What are some of your own personal favorites among the songs on Close Ties?
I have a real thing for "Forty Miles From Nowhere" as a piece of writing. It's in a place in the sequence of a record where you either discover it or you don't. It was a very enjoyable piece of writing and recording for me. I like everything about it. The song is basically, I was pondering grief, and what if I was in a position -- and this again comes from the loss of these close ties -- what I was in the position of widower? What might that be like? And I wrote that song by putting myself in those places of what it might be like if I lost Claudia. Which is not likely to happen. I think I'm the one who will wear myself out before her. But I really enjoyed the process of writing that song and recording it.
I think back in the '80s when I was having hits all the time, I took it for granted. I don't take it for granted now.
You have tour dates coming up. How many of the new songs will you be playing at upcoming dates?
Potentially 9 of them.
That's a lot of new material to offer people.

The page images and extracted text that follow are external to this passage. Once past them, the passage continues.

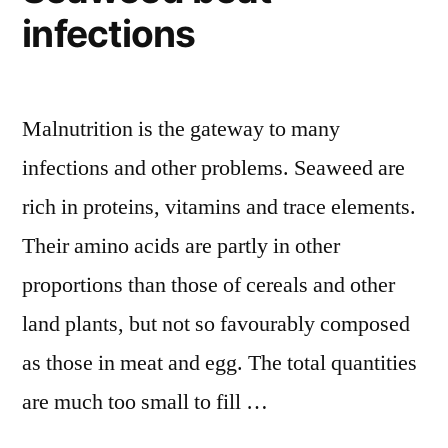
infections
Malnutrition is the gateway to many
infections and other problems. Seaweed are
rich in proteins, vitamins and trace elements.
Their amino acids are partly in other
proportions than those of cereals and other
land plants, but not so favourably composed
as those in meat and egg. The total quantities
are much too small to fill …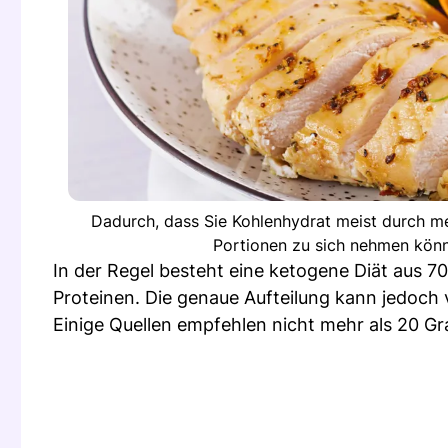
Dadurch, dass Sie Kohlenhydrat meist durch me
Portionen zu sich nehmen könne
In der Regel besteht eine ketogene Diät aus 
Proteinen. Die genaue Aufteilung kann jedoch v
Einige Quellen empfehlen nicht mehr als 20 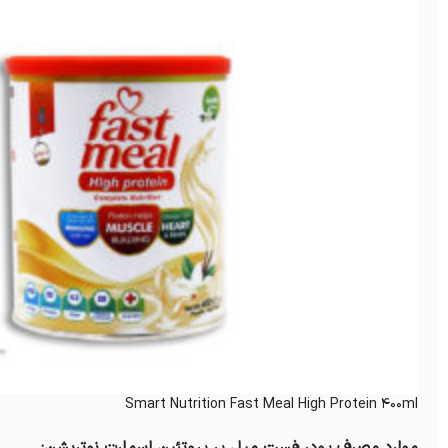
Smart Nutrition Fast Meal High Protein 400ml
موارد مصرف پودر فست میل پر پروتئین اسمارت نوتریشن: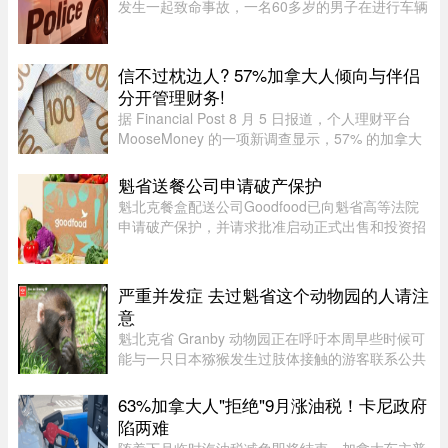
发生一起致命事故，一名60多岁的男子在进行车辆
维修时，被自己的汽车压住身亡。魁省省警
（SQ）于晚上6时30分左右接报，赶赴Saint-
Raymond的rang Sainte-Croix，当时一名 ...
信不过枕边人? 57%加拿大人倾向与伴侣
分开管理财务!
据 Financial Post 8 月 5 日报道，个人理财平台
MooseMoney 的一项新调查显示，57% 的加拿大
人更倾向于与伴侣完全或大部分分开管理财务。该
调查于 6 月收集了 639 名加拿大成年人的反馈，
魁省送餐公司申请破产保护
发现在稳定关系中，最受欢 ...
魁北克餐盒配送公司Goodfood已向魁省高等法院
申请破产保护，并请求批准启动正式出售和投资招
募程序。公司昨天周二根据联邦《公司债权人安排
法》（CCAA）提交申请，同时要求任命Raymond
Chabot Inc.担任监督机构。此 ...
严重并发症 去过魁省这个动物园的人请注
意
魁北克省 Granby 动物园正在呼吁本周早些时候可
能与一只日本猕猴发生过肢体接触的游客联系公共
卫生部门。此前，一名游客在该动物园被猕猴抓
伤。猕猴可能会携带 B 型疱疹病毒（Herpes B
63%加拿大人"拒绝"9月涨油税！卡尼政府
virus）。这种病毒在人体内极 ...
陷两难
随着下月临时汽油税减免即将结束，加拿大车主普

One of the things about my audience is, as I said, it being a smaller audience but paying really close attention, they're happy if I say, "Hey, I'm going to play you my new album," and play them 9 new songs. "Storm Warning" is hard to re-create, but I could do all 10 of them, really, because the songs have to work without production, or I'm not going to record them. All of my songs work without production, so I can just stand up and play them with just a guitar.
I have a real fine acoustic trio with me, and we can do about anything. We're very nimble, and the audience is perfectly happy to go where I wanna go. They seem especially happy when I dish them up something from 1988 or 1978. They seem very appreciative of that, but they're very tolerant of my insistence that I'm not an oldies act. If I'm not good enough based on the music and the things I'm creating now, I should stand down. They seem to support that notion.